Indexer rotate best strategy

Hello, I have a PostgreSQL database with 18 million records. These records have a field called country_iso_code that specifies the country to which the record belongs.

I am trying to use Manticore Search as a search engine, aiming to use the main-delta schema.

Although all the data is in a single table in PostgreSQL, my intention is to separate them into indices by countries, such as US_MAIN, US_DELTA as local indices to be exposed through a distributed index.

table US_MAIN
{
    type    = plain
    source  = US_MAIN
    path    = /var/lib/manticore/data/US_MAIN
}

table US_DELTA
{
    type    = plain
    source  = US_DELTA
    path    = /var/lib/manticore/data/US_DELTA
    killlist_target = US_MAIN:kl
}

table US {
{
    type    = distributed
    local   = US_MAIN, US_DELTA
}

source US_MAIN: {

   sql_query_pre = INSERT INTO index_deltabreaker (country_iso, instance, index, created_at) \
                        VALUES ('US', '1', 'main', NOW()) \
                        ON CONFLICT (country_iso, instance, index)  \
                        DO UPDATE SET created_at = EXCLUDED.created_at;

   sql_query_range = SELECT EXTRACT(EPOCH FROM (SELECT min_created_at FROM index_metadata WHERE country_iso = 'US')) AS min, EXTRACT(EPOCH FROM (SELECT created_at - INTERVAL '1 second' FROM index_deltabreaker WHERE index='main' AND country_iso = 'US' AND instance = '1')) AS max;

    sql_ranged_throttle = 200

    sql_range_step = 86400

    sql_query = SELECT ID, name, tags,  created_at,  updated_at FROM locations  WHERE country_iso = 'US' AND updated_at >= TO_TIMESTAMP($start) AND updated_at <= TO_TIMESTAMP($end) AND NOT is_deleted AND type_id > 0

    sql_query_post_index = INSERT INTO deltabreaker (country_iso, index, created_at) \
                            VALUES ('US', 'delta', (SELECT created_at FROM deltabreaker WHERE index = 'main' AND country_iso = 'US' )) \
                            ON CONFLICT (country_iso, instance, index) \
                            DO UPDATE SET created_at = EXCLUDED.created_at;
}

source US_DELTA:US_MAIN
{
    sql_query_pre =

    sql_query_range = SELECT (SELECT EXTRACT(EPOCH FROM created_at) FROM deltabreaker WHERE index='delta' AND country_iso = 'US') AS min, EXTRACT(EPOCH FROM NOW()) AS max

    sql_query_killlist = SELECT id FROM locations WHERE country_iso = 'US' AND is_deleted

}

Does anyone have any idea how to improve performance when creating the main index for the first time? It’s taking too long… I’m not sure if the sql_range_step parameter is configured correctly.
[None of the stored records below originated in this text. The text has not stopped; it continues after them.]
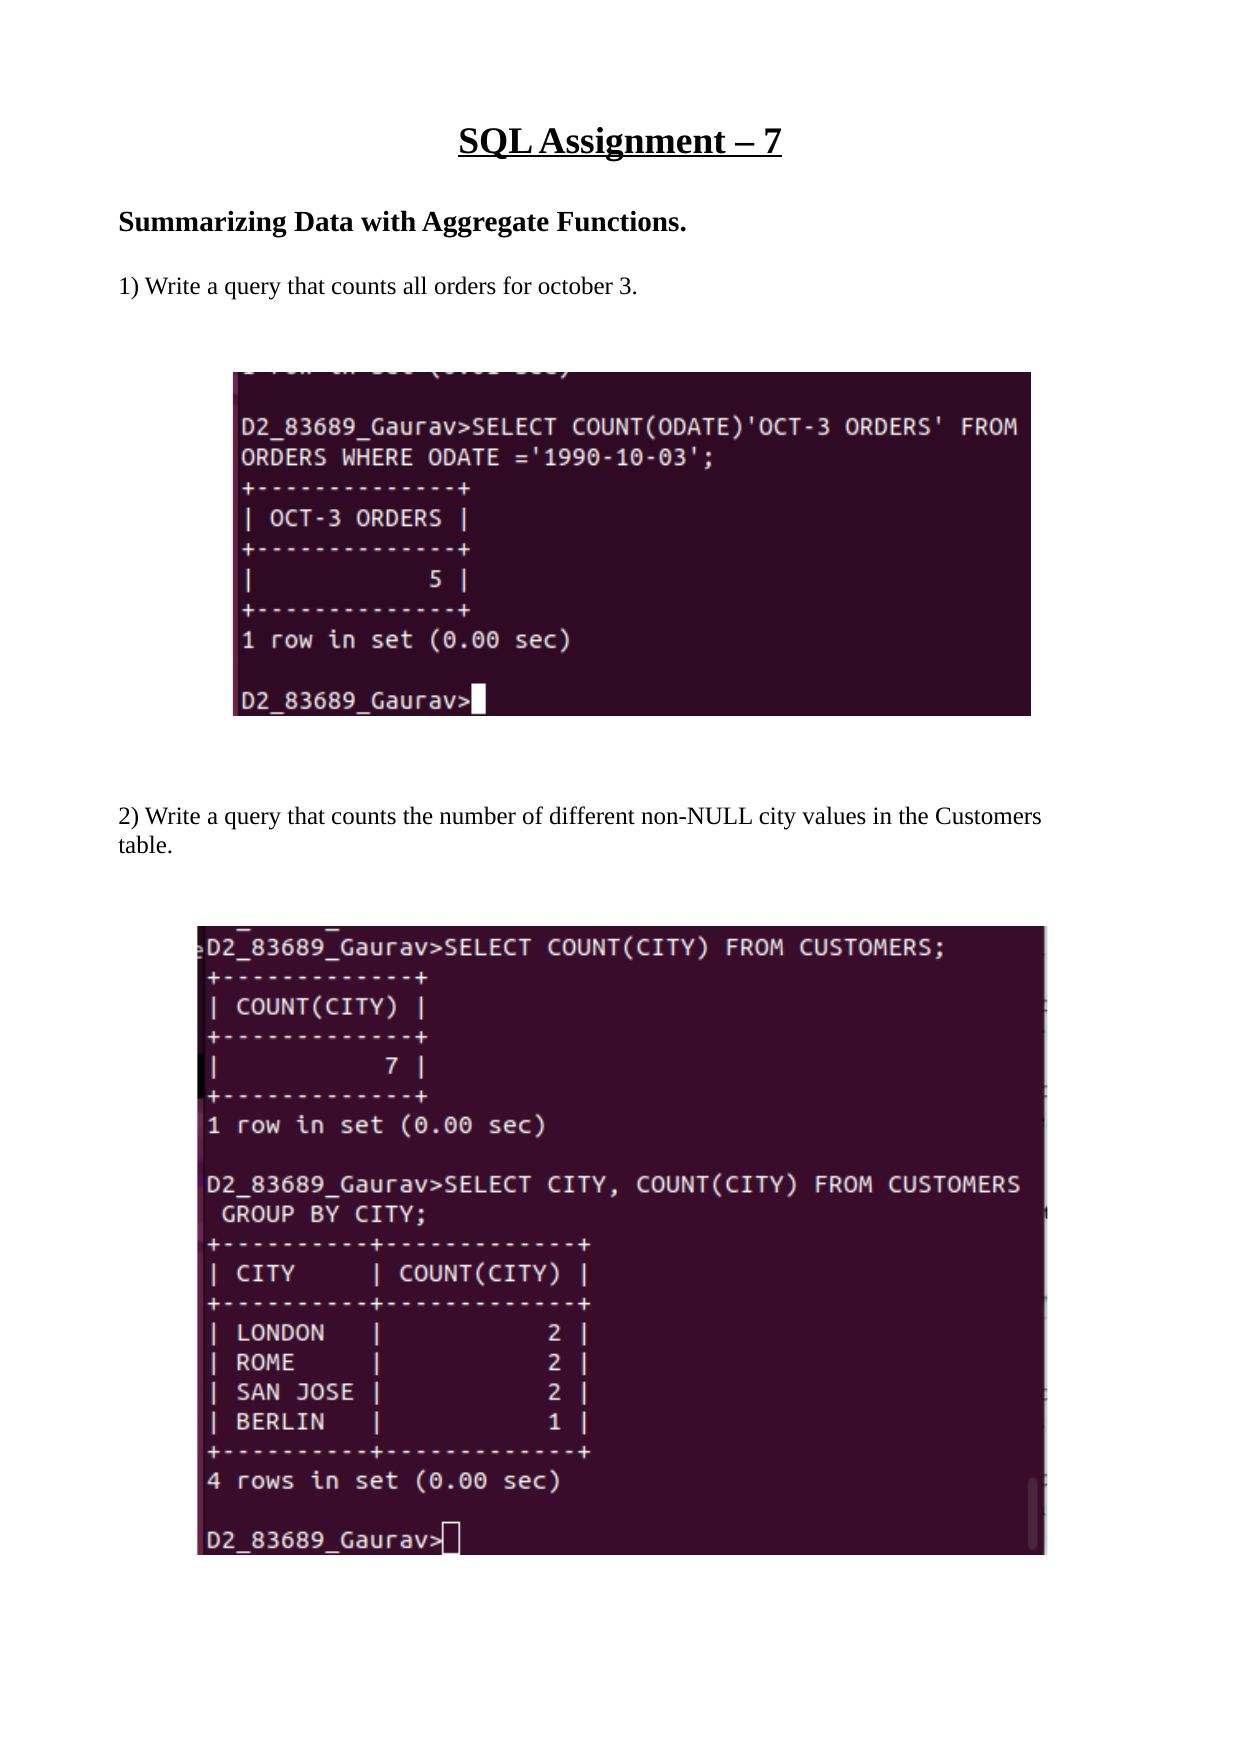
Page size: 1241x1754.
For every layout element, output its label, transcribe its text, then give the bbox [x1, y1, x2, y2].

picture [197, 926, 1048, 1555]
text Summarizing Data with Aggregate Functions. [118, 204, 1122, 238]
picture [232, 372, 1031, 716]
text 1) Write a query that counts all orders for october 3. [118, 271, 1122, 300]
text SQL Assignment – 7 [118, 118, 1122, 161]
text 2) Write a query that counts the number of different non-NULL city values in the Customers [118, 801, 1122, 830]
text table. [118, 830, 1122, 859]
The fields I’m using for filters are indexed.

Thanks a lot to all of you,
Juan

Hi.

I would try running the sql_query_range and sql_query queries manually to ensure postgres executes them fast.

Thanks!

Another idea is to add --print-queries to the indexer command, so you can ‘watch’ the SQL queries as they being made, and see if any particular query is particully slow.
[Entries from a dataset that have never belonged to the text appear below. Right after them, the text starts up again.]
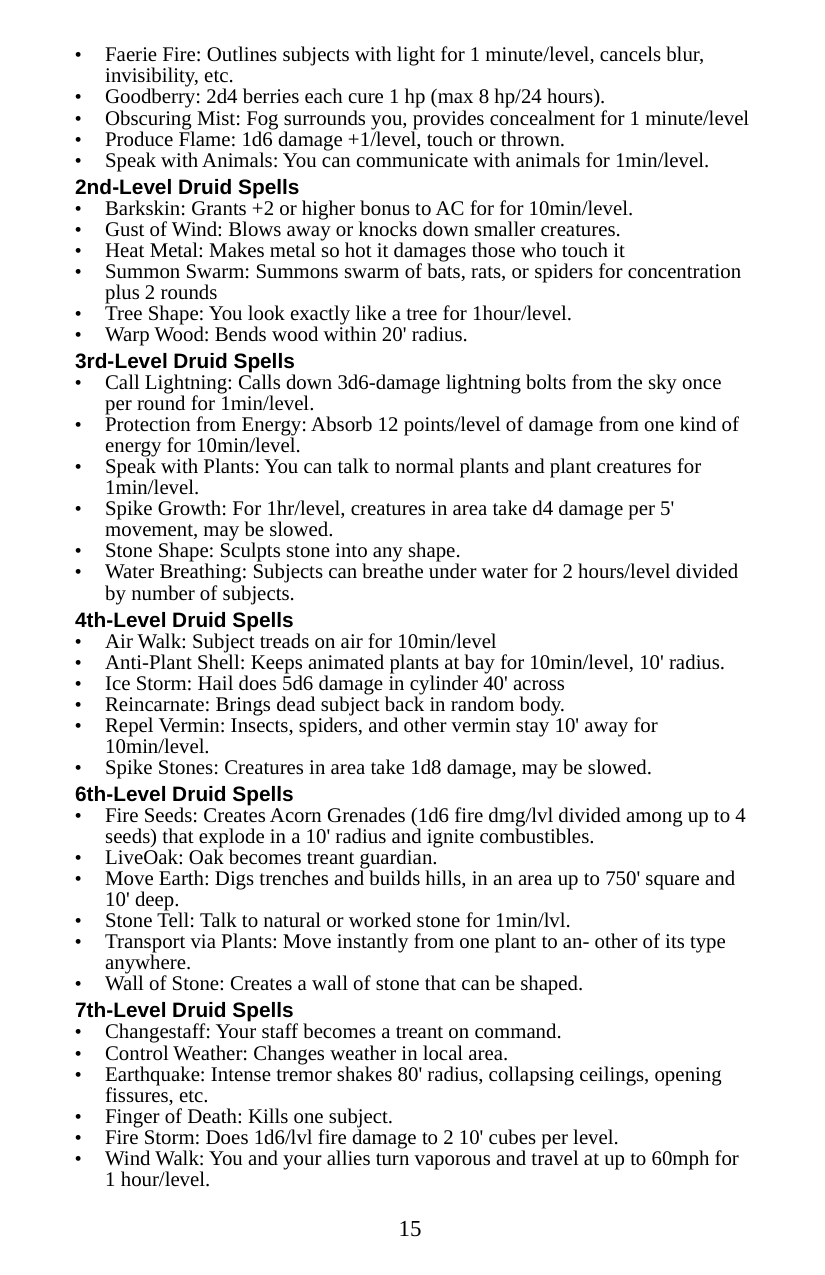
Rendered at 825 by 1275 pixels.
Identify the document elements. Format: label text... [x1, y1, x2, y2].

list Heat Metal: Makes metal so hot it damages those who touch it [75, 240, 750, 261]
list Goodberry: 2d4 berries each cure 1 hp (max 8 hp/24 hours). [75, 87, 750, 108]
list Tree Shape: You look exactly like a tree for 1hour/level. [75, 303, 750, 324]
subtitle 2nd-Level Druid Spells [75, 177, 750, 198]
list Wall of Stone: Creates a wall of stone that can be shaped. [75, 974, 750, 995]
subtitle 3rd-Level Druid Spells [75, 352, 750, 373]
subtitle 7th-Level Druid Spells [75, 1001, 750, 1022]
list Stone Tell: Talk to natural or worked stone for 1min/lvl. [75, 911, 750, 932]
list Warp Wood: Bends wood within 20' radius. [75, 324, 750, 346]
list Gust of Wind: Blows away or knocks down smaller creatures. [75, 219, 750, 240]
list Repel Vermin: Insects, spiders, and other vermin stay 10' away for 10min/level. [75, 715, 750, 757]
list Anti-Plant Shell: Keeps animated plants at bay for 10min/level, 10' radius. [75, 652, 750, 673]
list Water Breathing: Subjects can breathe under water for 2 hours/level divided by number of subjects. [75, 562, 750, 604]
subtitle 6th-Level Druid Spells [75, 784, 750, 806]
list Control Weather: Changes weather in local area. [75, 1043, 750, 1064]
list Transport via Plants: Move instantly from one plant to an- other of its type anywhere. [75, 932, 750, 974]
list Finger of Death: Kills one subject. [75, 1106, 750, 1127]
list Earthquake: Intense tremor shakes 80' radius, collapsing ceilings, opening fissures, etc. [75, 1064, 750, 1106]
list Obscuring Mist: Fog surrounds you, provides concealment for 1 minute/level [75, 108, 750, 129]
list Air Walk: Subject treads on air for 10min/level [75, 631, 750, 652]
list Spike Growth: For 1hr/level, creatures in area take d4 damage per 5' movement, may be slowed. [75, 499, 750, 541]
list Call Lightning: Calls down 3d6-damage lightning bolts from the sky once per round for 1min/level. [75, 373, 750, 415]
list Reincarnate: Brings dead subject back in random body. [75, 694, 750, 715]
list Wind Walk: You and your allies turn vaporous and travel at up to 60mph for 1 hour/level. [75, 1148, 750, 1190]
list Stone Shape: Sculpts stone into any shape. [75, 541, 750, 562]
subtitle 4th-Level Druid Spells [75, 610, 750, 631]
list Move Earth: Digs trenches and builds hills, in an area up to 750' square and 10' deep. [75, 869, 750, 911]
list Spike Stones: Creatures in area take 1d8 damage, may be slowed. [75, 757, 750, 778]
list Fire Storm: Does 1d6/lvl fire damage to 2 10' cubes per level. [75, 1127, 750, 1148]
list Speak with Animals: You can communicate with animals for 1min/level. [75, 150, 750, 171]
list Fire Seeds: Creates Acorn Grenades (1d6 fire dmg/lvl divided among up to 4 seeds) that explode in a 10' radius and ignite combustibles. [75, 806, 750, 848]
list Protection from Energy: Absorb 12 points/level of damage from one kind of energy for 10min/level. [75, 415, 750, 457]
list LiveOak: Oak becomes treant guardian. [75, 848, 750, 869]
list Produce Flame: 1d6 damage +1/level, touch or thrown. [75, 129, 750, 150]
list Faerie Fire: Outlines subjects with light for 1 minute/level, cancels blur, invisibility, etc. [75, 45, 750, 87]
list Summon Swarm: Summons swarm of bats, rats, or spiders for concentration plus 2 rounds [75, 261, 750, 303]
list Barkskin: Grants +2 or higher bonus to AC for for 10min/level. [75, 198, 750, 219]
list Ice Storm: Hail does 5d6 damage in cylinder 40' across [75, 673, 750, 694]
list Speak with Plants: You can talk to normal plants and plant creatures for 1min/level. [75, 457, 750, 499]
list Changestaff: Your staff becomes a treant on command. [75, 1022, 750, 1043]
There is no real ‘right’ answer for sql_range_step - it varies a lot between databases. Sometimes lots of ‘small’ queries is quicker, sometimes fewer larger ones. Usually it’s some ‘sweatspot’ in the middle. Experiment and benchmark.

But yes, defintly contcentrate on the main sql_query - that is the one that gets run lots of times, make sure it can use database indexes.